What factors support the guarantees offered by annuities?

Annuity guarantees are backed by the claims-paying ability of the issuing insurance company. Insurers maintain reserves and operate under regulatory requirements designed to support their contractual obligations. Investors should review an insurer’s financial strength ratings from independent rating agencies before purchasing an annuity to better understand its financial stability.

Myth #5: Annuities Are a Niche Product Nobody Actually Uses

Some people believe annuities are obscure products that only a small segment of retirees bother with. But the data tells a very different story.

About 6.3 million U.S. households currently own at least one annuity. Two-thirds of annuity-owning households are age 65 or older. The data is based on a 2024 analysis conducted on behalf of the U.S. Department of Labor’s Employee Benefits Security Administration.

Interest in annuities has also been growing steadily. Annuity sales reached record levels in recent years, driven by an aging population seeking reliable income and a volatile economic environment that made guaranteed returns far more appealing.

As The Guardian reported in January 2025, annuities “are definitely having a moment.” Sales are on the rise, and more retirees are likely to consider them following changes to pension inheritance tax rules. This is not a niche product. It is a mainstream retirement tool with growing relevance.
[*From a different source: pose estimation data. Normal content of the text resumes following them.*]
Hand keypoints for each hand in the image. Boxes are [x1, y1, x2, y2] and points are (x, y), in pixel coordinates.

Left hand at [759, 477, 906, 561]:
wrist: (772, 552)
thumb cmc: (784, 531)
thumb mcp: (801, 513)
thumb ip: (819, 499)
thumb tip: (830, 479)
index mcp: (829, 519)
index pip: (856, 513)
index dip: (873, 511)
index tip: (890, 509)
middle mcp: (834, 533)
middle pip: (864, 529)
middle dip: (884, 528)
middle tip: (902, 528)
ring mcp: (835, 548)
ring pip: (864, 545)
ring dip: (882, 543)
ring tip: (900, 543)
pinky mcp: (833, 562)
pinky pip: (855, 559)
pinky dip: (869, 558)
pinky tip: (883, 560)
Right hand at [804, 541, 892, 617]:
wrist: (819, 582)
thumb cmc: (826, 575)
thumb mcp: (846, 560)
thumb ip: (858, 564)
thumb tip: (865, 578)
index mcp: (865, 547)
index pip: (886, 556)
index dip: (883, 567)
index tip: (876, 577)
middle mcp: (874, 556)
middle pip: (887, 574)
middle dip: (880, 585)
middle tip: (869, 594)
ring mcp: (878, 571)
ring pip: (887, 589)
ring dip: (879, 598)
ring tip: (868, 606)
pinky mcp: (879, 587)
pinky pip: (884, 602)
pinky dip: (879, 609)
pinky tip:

Who typically purchases annuities today?

Annuity buyers come from a wide range of backgrounds and income levels. Some are retirees seeking guaranteed income, while others are pre-retirees building future income streams. Business owners, professionals, and individuals approaching retirement often consider annuities as part of a broader financial strategy.

Key Annuity Statistics at a Glance

Americans who struggle to define an annuity correctly 79%
Annuity-owning households age 65 or older About 67%
Annuity owners are confident about retirement 76%
U.S. households that own at least one annuity 6.3 million

Annuities continue to generate debate, largely because misconceptions often overshadow the facts. While certain concerns about fees, flexibility, and complexity may apply to specific products, broad generalizations can distort how annuities actually work.

A thoughtful evaluation requires looking beyond common myths and examining the details of individual contracts. Investors who understand these misconceptions are better positioned to determine whether an annuity aligns with their financial goals. Separating fact from fiction allows for more informed decisions and a clearer understanding of the role of annuities in retirement planning.